The simple story of a woman and a man
Like everyone

One in the morning, I am trying to be poetic. But no luck. Nothing. And not even Beckett’s nothing, just nothing like vast amount of mediocrities, which is the worse nothing of all.
I am writing this because I don’t have you with me. I am listening to Russian classical music, as Tchaikovsky pours down piano keys , I think of how to do the same with words. What to do when words cannot be reached. There is touch. And I wish to hold you in my arms. Perhaps, it is me who is being held.
I was trying to write something to give you on your birthday. I don’t really believe in birthdays – it seems too much like an excuse to love someone. I want to love you forever, not just on the day you were born. However, the day that you embraced the world is an important one.
On this day I want you to look ahead. I want you to stand on this mountain – our mountain – and close your eyes for a moment. I want you to imagine

Happiness

Happiness
By: Jehangir Saleh
Written: May 24, 2004

To be proud of your own eulogy
It all that we must strive for
All else is futile

Consider us
As characters in a story
I said
What would the reader say?
Would they think we are meant to fall in love?

End

End
By: Jehangir Saleh
Written:  May 14, 2004

I writing an end
But I want to stay right here

I want to continue to deny
Everything

I want say something to someone
So that I can stay

I fell in love
And fell again

I feel numbed by emotion

I feel numb
Bolted, chain
And without expression

I cannot sleep
I cannot see properly

A Letter To The Premier Of Ontario

A Letter To The Premier Of Ontario
By: Jehangir Saleh
Written: February 11, 2004

Surely, sir, you are a fair and reasonable man
And being such
You cannot comprehend such things
Of which I am about to speak

I propose – no – demand!
An enactment
Of firm and immediate legislation
Mandating the connection between
My love and I

A parliamentarian like yourself
A man who strives for justice
Must know that there is nothing
More justified
Than love

Love is the justification

And consider the benefit to the state
Citizens merrily paying their taxes
Made ignorant by some indefinable, abstract concept
Of which Leonard Cohen is incapable
That has flustered the greatest minds

Besides,
Plato made no room for lovers
In this ideal state
But your state, dear sir,
Is far – quite far – from ideal
Hence there should be no difficulty

Sincerely
Jehangir Saleh

My Dearest Friends

By: Jehangir Saleh
Written: March 8, 2004

My dearest Friends,

I use to bloody well hate love. Not only was I convinced it didn’t exist (and yes, I could prove it), I believed it was a disease, a severe mental disorder, to take from Plato.

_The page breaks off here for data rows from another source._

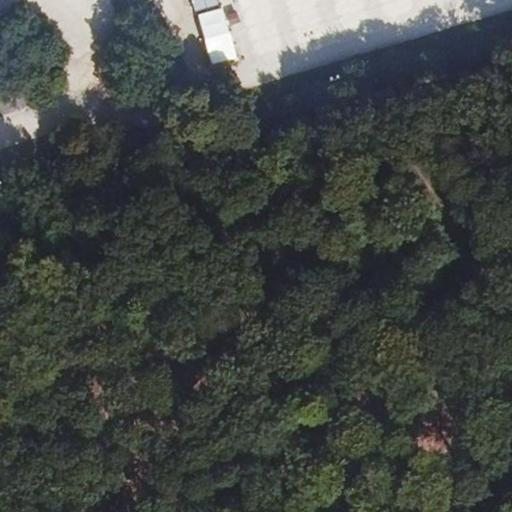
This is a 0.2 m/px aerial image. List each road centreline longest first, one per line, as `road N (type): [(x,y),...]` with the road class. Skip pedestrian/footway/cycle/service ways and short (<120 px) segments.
road 1 (track): [(0,216),(511,48)]
road 2 (track): [(99,111),(162,106),(505,0)]
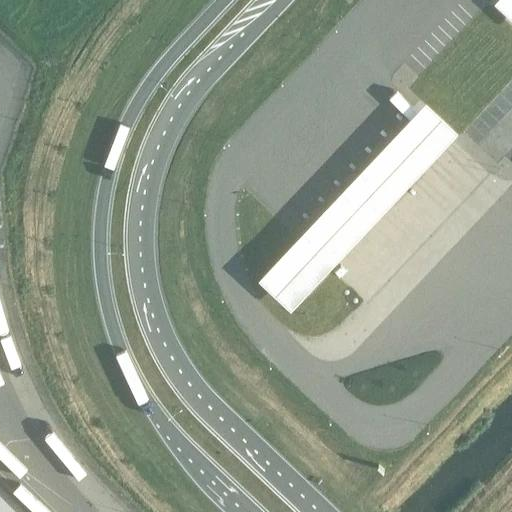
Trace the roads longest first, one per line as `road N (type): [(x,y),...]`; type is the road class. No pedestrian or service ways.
road 1 (tertiary): [(316,511),(246,448),(172,359),(151,314),(142,266),(140,218),(161,138),(207,72),(285,0)]
road 2 (tertiary): [(224,0),(131,114),(109,177),(100,249),(116,342),(139,389),(252,511)]
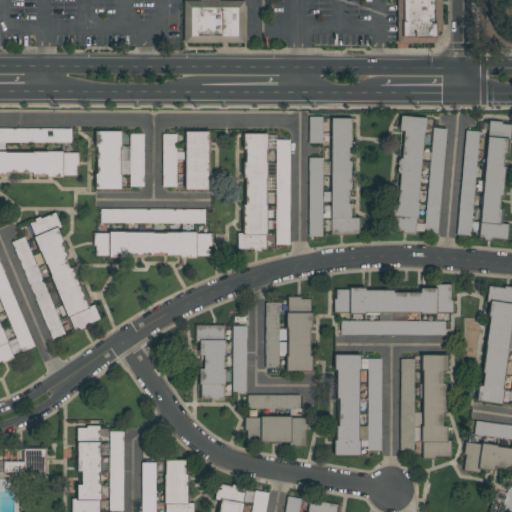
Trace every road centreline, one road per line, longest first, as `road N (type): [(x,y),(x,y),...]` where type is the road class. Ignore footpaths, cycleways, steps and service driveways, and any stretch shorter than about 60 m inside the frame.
road 1 (residential): [(65,382),(174,310),(282,268),(376,257),(511,262)]
road 2 (primary): [(462,69),(0,67)]
road 3 (residential): [(124,343),(205,447),(283,473),(395,495)]
road 4 (primary): [(44,91),(195,91)]
road 5 (residential): [(448,257),(458,121)]
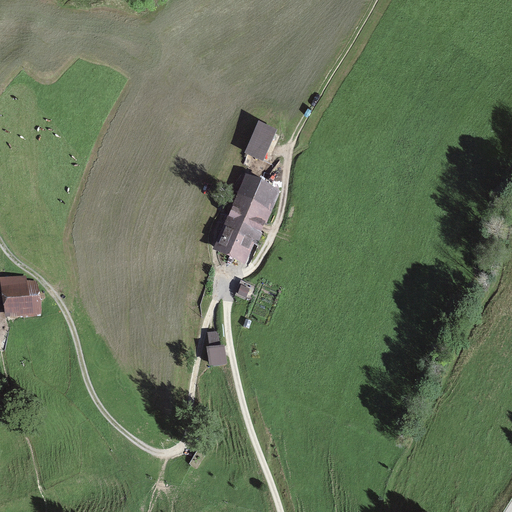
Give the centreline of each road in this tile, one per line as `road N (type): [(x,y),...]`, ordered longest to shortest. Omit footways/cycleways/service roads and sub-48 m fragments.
road 1 (track): [(0,240),(60,303),(88,386),(107,416),(154,451),(185,444),(206,321),(266,247),(291,145),(375,0)]
road 2 (track): [(280,511),(243,408),(228,337),(229,286)]
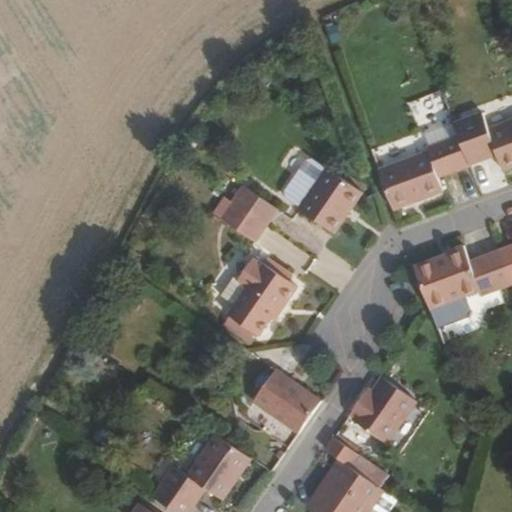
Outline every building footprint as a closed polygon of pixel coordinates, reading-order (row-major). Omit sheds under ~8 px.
[(511,163),(511,117),(491,125),(484,108),(456,118),(461,131),(471,159),(499,149),(505,166),(511,163)] [(441,183),(437,172),(471,159),(461,131),(427,144),(428,148),(379,166),(394,206),(416,198),(414,192),(441,183)] [(300,206),(329,166),(317,157),(308,159),(287,190),(289,198),(300,206)] [(335,230),(363,189),(329,166),(300,206),(335,230)] [(278,205),(244,181),(232,199),(266,223),(278,205)] [(416,198),(443,188),(441,183),(414,192),(416,198)] [(511,278),(511,268),(503,245),(471,257),(464,241),(447,248),(446,251),(415,263),(429,302),(460,291),(462,297),(511,278)] [(511,241),(503,245),(511,268),(511,241)] [(285,301),(297,284),(263,260),(261,262),(253,255),(237,277),(247,283),(227,311),(258,332),(270,316),(282,299),(285,301)] [(273,318),(285,301),(282,299),(270,316),(273,318)] [(296,430),(319,396),(275,365),(252,399),(296,430)] [(384,439),(414,396),(381,372),(371,387),(363,399),(358,395),(347,410),(352,413),(350,416),(384,439)] [(363,399),(371,387),(366,383),(358,395),(363,399)] [(221,495),(249,454),(215,430),(187,471),(174,462),(152,493),(178,511),(185,511),(205,484),(221,495)] [(356,451),(331,433),(322,445),(338,456),(348,463),(356,451)] [(366,511),(372,505),(368,500),(379,485),(348,463),(338,456),(305,504),(316,511),(366,511)] [(372,505),(383,488),(379,485),(368,500),(372,505)] [(158,511),(139,498),(129,511),(158,511)]
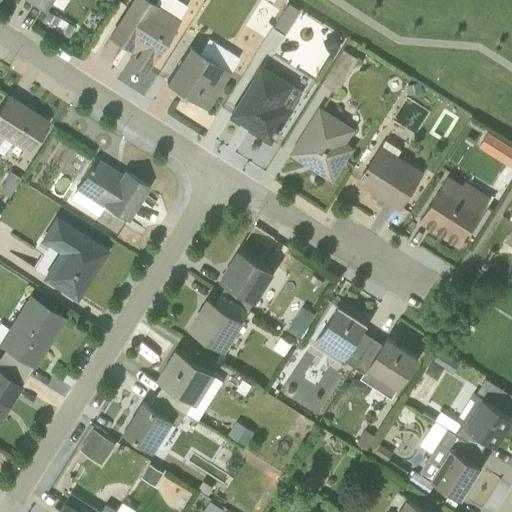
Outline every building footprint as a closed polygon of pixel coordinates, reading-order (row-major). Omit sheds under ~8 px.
[(28,0),(43,9),(49,0),(53,0),(58,3),(60,0),(28,0)] [(125,58),(145,71),(187,6),(177,0),(154,0),(153,1),(151,0),(128,0),(107,34),(109,36),(107,39),(121,48),(123,45),(130,51),(125,58)] [(165,82),(206,108),(229,71),(238,57),(207,37),(199,51),(188,45),(165,82)] [(357,58),(343,48),(321,82),(336,91),(357,58)] [(228,114),(271,142),(292,109),(292,108),(301,92),(293,86),(294,84),(260,63),(228,114)] [(0,152),(1,153),(10,140),(27,152),(48,119),(6,92),(0,101),(0,152)] [(355,128),(318,105),(288,152),(332,181),(354,147),(347,142),(355,128)] [(511,140),(489,127),(479,144),(511,163),(511,162),(511,140)] [(400,149),(385,139),(382,144),(380,143),(356,181),(399,209),(422,171),(397,154),(400,149)] [(93,158),(74,188),(76,190),(70,199),(96,215),(103,204),(125,219),(147,184),(124,170),(121,175),(93,158)] [(448,175),(419,219),(460,244),(490,197),(465,180),(463,184),(448,175)] [(109,249),(54,214),(39,239),(57,251),(40,278),(76,300),(109,249)] [(247,309),(272,271),(238,250),(241,253),(231,268),(228,266),(221,278),(227,282),(221,292),(247,309)] [(206,296),(187,326),(223,349),(247,309),(221,292),(215,301),(206,296)] [(65,317),(29,294),(0,337),(0,345),(4,348),(0,354),(0,357),(25,373),(30,365),(34,367),(65,317)] [(302,334),(318,310),(305,302),(290,326),(302,334)] [(342,357),(355,366),(373,337),(363,330),(368,322),(338,303),(313,342),(340,360),(342,357)] [(373,337),(355,366),(364,371),(360,377),(391,396),(417,355),(387,336),(383,343),(373,337)] [(291,344),(280,337),(273,347),(284,354),(291,344)] [(156,394),(186,412),(193,401),(196,402),(215,373),(174,347),(155,377),(164,382),(156,394)] [(451,372),(458,361),(437,349),(425,371),(436,378),(443,367),(451,372)] [(0,418),(22,384),(19,383),(25,373),(0,357),(0,418)] [(447,415),(441,424),(481,450),(492,433),(499,437),(511,416),(510,415),(511,411),(511,394),(485,378),(475,393),(473,391),(455,419),(447,415)] [(142,399),(122,430),(153,450),(171,421),(177,424),(184,412),(156,394),(150,404),(142,399)] [(441,424),(434,420),(418,444),(431,452),(420,470),(431,477),(430,478),(462,498),(481,466),(474,461),(481,450),(441,424)] [(114,444),(92,428),(78,448),(101,464),(114,444)] [(364,429),(356,442),(366,449),(367,447),(370,448),(377,438),(364,429)] [(391,451),(376,442),(367,456),(402,477),(406,470),(387,458),(391,451)] [(148,464),(141,476),(154,485),(162,473),(148,464)] [(325,478),(311,469),(302,483),(316,492),(325,478)] [(317,498),(290,481),(284,491),(312,508),(317,498)] [(57,511),(114,511),(115,510),(105,504),(101,511),(71,492),(65,502),(65,501),(57,511)] [(429,511),(406,497),(396,511),(429,511)]
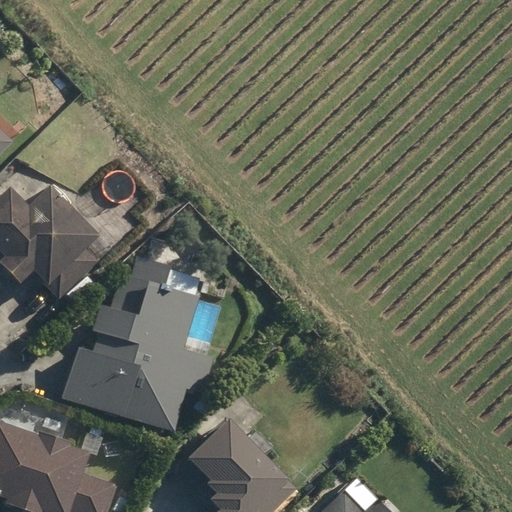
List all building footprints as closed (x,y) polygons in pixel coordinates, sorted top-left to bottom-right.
[(11,180),(0,190),(0,246),(7,254),(12,249),(49,288),(57,295),(95,259),(81,244),(99,227),(52,179),(30,200),(11,180)] [(73,388),(70,398),(172,426),(184,384),(202,390),(213,354),(183,345),(198,292),(164,283),(170,262),(137,252),(131,274),(120,271),(109,307),(98,303),(91,329),(96,330),(90,350),(84,348),(73,388)] [(217,510),(214,511),(253,511),(290,477),(229,416),(176,469),(217,510)] [(91,446),(0,419),(0,493),(64,511),(106,511),(116,478),(84,468),(91,446)] [(372,483),(381,489),(387,480),(378,474),(372,483)] [(355,511),(342,497),(325,511),(355,511)]
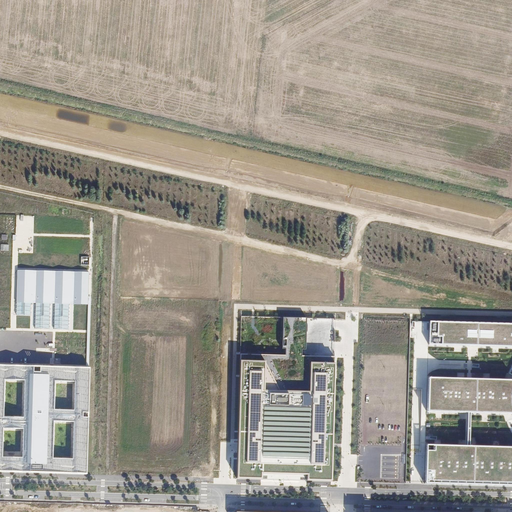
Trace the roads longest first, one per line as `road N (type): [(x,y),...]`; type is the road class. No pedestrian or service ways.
road 1 (track): [(0,133),(365,215)]
road 2 (track): [(0,186),(354,264)]
road 3 (secondary): [(223,487),(0,480)]
road 4 (secondary): [(0,492),(223,498)]
road 5 (residential): [(344,491),(350,309)]
road 6 (secondary): [(511,495),(344,491)]
road 7 (secondary): [(344,501),(511,505)]
road 8 (track): [(511,247),(365,215)]
road 9 (secondary): [(344,491),(223,487)]
road 10 (secondary): [(223,498),(344,501)]
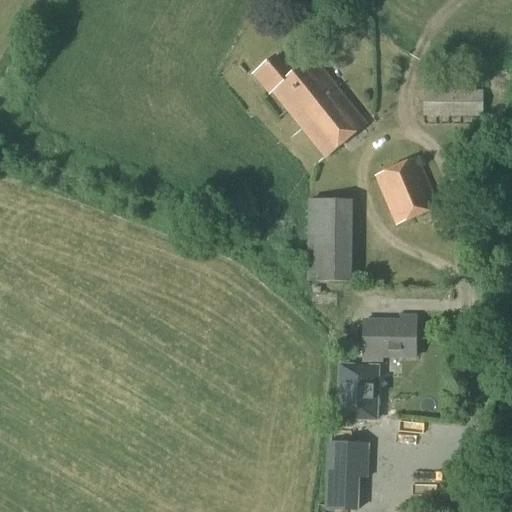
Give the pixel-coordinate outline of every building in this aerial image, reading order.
[(291,75),(275,56),(253,75),(270,96),(272,95),(325,161),(369,125),(314,57),(291,75)] [(423,118),(474,117),(484,117),(484,91),(424,91),(423,118)] [(396,228),(440,208),(419,158),(374,177),(396,228)] [(361,199),(317,200),(319,268),(336,268),(336,282),(363,282),(361,199)] [(417,342),(417,316),(384,316),(384,339),(360,339),(360,360),(363,360),(363,374),(347,374),(347,428),(381,428),(381,375),(375,375),(375,361),(412,361),(412,342),(417,342)] [(357,511),(358,479),(367,479),(368,443),(327,441),(325,511),(357,511)]
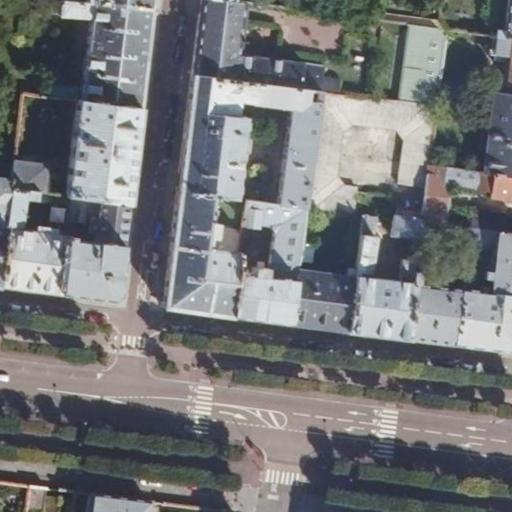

And consider this: Britney Spears (in all her whore-like glory) pretended to get married last month, and her fake/temporary dick of a husband stuck his hands down her pants so the tabloids could get a good cover shot. Fast forward to George Bush (is all HIS whore-like glory) during his state of the union address. Good old I’m-A-Pit-Bull-On-The-Pant-Leg-Of-Opportunity said in his speech that he has a responsibility to protect the “sanctity of marriage”. Ironically, after her husband finished whacking her off and she threw him away, Ms. Spears apologised and said she believed in the “sanctity of marriage”.

Lovely, isn’t it?

And I promise not to extend my diatribe to include The Bachelor and the Bachelorette, where marriage is a commodity, one big black Monday in waiting. Although I must be honest – in the work I do, when I study spousal abuse and feminism, there is no theory that says “they stopped loving each other”. Instead, it’s about the money, the cars, the children (or lack there of), it’s because marriage is a completely pragmatic institution and “love” is a word used only by teenagers and the mentally retarded.

If you’ve gotten this far, and thank you for doing so, you’re probably wondering where I’m going with all this. I guess I’m saying two things: love is industrialized, it’s become a commodity and void of that special stuff that makes it special. It’s heavily stereotyped, as per all my examples. I can’t even think of one poet who writes about love and isn’t dead (ok, one, but that’s it).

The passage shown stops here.